Tariq Ramadan crie au complot, à la cabale. Entre gêne et déni, les milieux musulmans ont eux bien du mal à réagir. Les communiqués promis ne viennent finalement pas. Et certains de ses alliés s’ils ne préfèrent pas garder le silence, évoquent un « complot sioniste » nous rappelle Libération. Mais sans doute « il n’est déjà plus question de théorie ou de religion dans cette affaire. Juste de l’histoire sordide d’un homme qui aurait profité de son pouvoir pour assouvir ses pulsions » écrit Le Parisien dans son éditorial.

Abus de pouvoir en Espagne, c’est l’autre titre dont se fait encore écho la presse ce matin

Le pouvoir de Madrid qui a mis ses menaces à exécution et placé la Catalogne sous tutelle. Les indépendantistes qui ont déclaré leur indépendance. Résultat : un dialogue rompu. « Un pari perdant perdant, d’après l’Humanité tandis que pour La Croix, “tout démontre que les stratégies de repli ne mènent nulle part. Mais la revendication catalane ne peut pas être balayée d’un revers de main méprisant. Il faut donc, de part et d’autre, commencer à refroidir le front”, écrit le quotidien catholique. “Match nul. Zéro partout. La balle au centre. Il faudra pourtant sortir de l’impasse. Les sept semaines qui nous séparent du scrutin du 21 décembre vont donc rester très délicates. Mais en convoquant des élections, Madrid est sorti des cordes dans lesquelles les indépendantistes voulaient l’enfermer. Une vraie élection, estime Ouest France, et non pas un faux référendum, tranchera.
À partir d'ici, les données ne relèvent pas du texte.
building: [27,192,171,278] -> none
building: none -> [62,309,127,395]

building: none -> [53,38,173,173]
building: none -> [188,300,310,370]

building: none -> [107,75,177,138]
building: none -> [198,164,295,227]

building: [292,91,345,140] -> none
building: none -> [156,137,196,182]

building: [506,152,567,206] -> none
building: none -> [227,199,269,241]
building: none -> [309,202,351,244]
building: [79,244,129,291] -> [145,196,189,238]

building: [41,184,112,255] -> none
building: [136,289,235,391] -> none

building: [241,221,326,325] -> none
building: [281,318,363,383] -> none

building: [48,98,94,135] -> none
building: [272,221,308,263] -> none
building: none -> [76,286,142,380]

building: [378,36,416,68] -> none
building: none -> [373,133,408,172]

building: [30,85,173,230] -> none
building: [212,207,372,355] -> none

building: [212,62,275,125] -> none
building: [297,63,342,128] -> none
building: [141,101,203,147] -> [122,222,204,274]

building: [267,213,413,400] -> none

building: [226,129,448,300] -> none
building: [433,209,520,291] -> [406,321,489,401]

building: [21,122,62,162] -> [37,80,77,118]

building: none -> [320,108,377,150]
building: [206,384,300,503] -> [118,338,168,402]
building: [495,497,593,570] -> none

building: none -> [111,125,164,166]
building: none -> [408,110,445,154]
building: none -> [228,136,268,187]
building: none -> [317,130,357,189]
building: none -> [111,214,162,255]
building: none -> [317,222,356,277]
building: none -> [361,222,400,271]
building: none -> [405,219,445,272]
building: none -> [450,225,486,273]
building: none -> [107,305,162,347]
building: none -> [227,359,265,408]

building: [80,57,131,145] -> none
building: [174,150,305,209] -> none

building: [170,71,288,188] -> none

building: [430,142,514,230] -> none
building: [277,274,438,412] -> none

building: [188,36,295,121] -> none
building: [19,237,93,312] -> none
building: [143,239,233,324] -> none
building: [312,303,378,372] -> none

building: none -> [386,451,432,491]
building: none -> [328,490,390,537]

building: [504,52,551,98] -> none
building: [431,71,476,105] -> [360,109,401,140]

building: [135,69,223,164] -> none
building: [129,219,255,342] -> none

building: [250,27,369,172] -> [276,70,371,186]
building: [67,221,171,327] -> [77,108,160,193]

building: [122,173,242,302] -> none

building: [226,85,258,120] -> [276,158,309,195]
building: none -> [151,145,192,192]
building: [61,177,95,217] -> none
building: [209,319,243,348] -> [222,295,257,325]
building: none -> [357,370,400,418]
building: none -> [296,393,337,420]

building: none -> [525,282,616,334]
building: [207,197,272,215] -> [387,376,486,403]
Et à l’université, qui tranchera ?

C’est la question du jour. La plateforme APB, qui a mis sur le carreau des centaines de bacheliers, va être remplacée par une nouvelle formule. Levée de rideau ce lundi. Des pistes ont été données afin d’en finir avec les 60 % d’échec en 1ere année de fac. La grande question est de savoir qui aura le dernier mot : l’étudiant qui pourra intégrer n’importe quelle filière de son choix ou l’université qui pourra choisir les élèves qu’elle veut dans ses amphis. Comme nous le rappelle la Charente Libre, “un récent sondage a montré que deux tiers des Français, y compris les jeunes, ne voient plus d’objection de principe à l’introduction d’une sélection longtemps considérée taboue et politiquement suicidaire.” Mais elle fait encore bondir les syndicats étudiants. On devrait donc assister aujourd’hui à “un difficile exercice d’équilibriste qui consiste à ne pas prononcer les mots qui fâchent. Pas de sélection. Pas de prérequis.” Bref une occasion manquée pour Le Figaro qui raille en manchette la reculade du gouvernement, frappé à son tour par “la peur panique de la révolte étudiante qui tétanise l’action politique”. Il y a ainsi fort à parier écrit l’éditorialiste du journal que les défenseurs du droit aux études pour tous pleureront encore la sélection par l’échec.

Peut-être alors faudrait-il se demander ce qu’on veut faire de l’université. Une autoroute vers l’emploi, ou un lieu qui valorise le savoir, et l’intelligence. Malheureusement, conclut l’Eclair des Pyrénées, ce débat, personne, semble-t-il, ne souhaite le mener.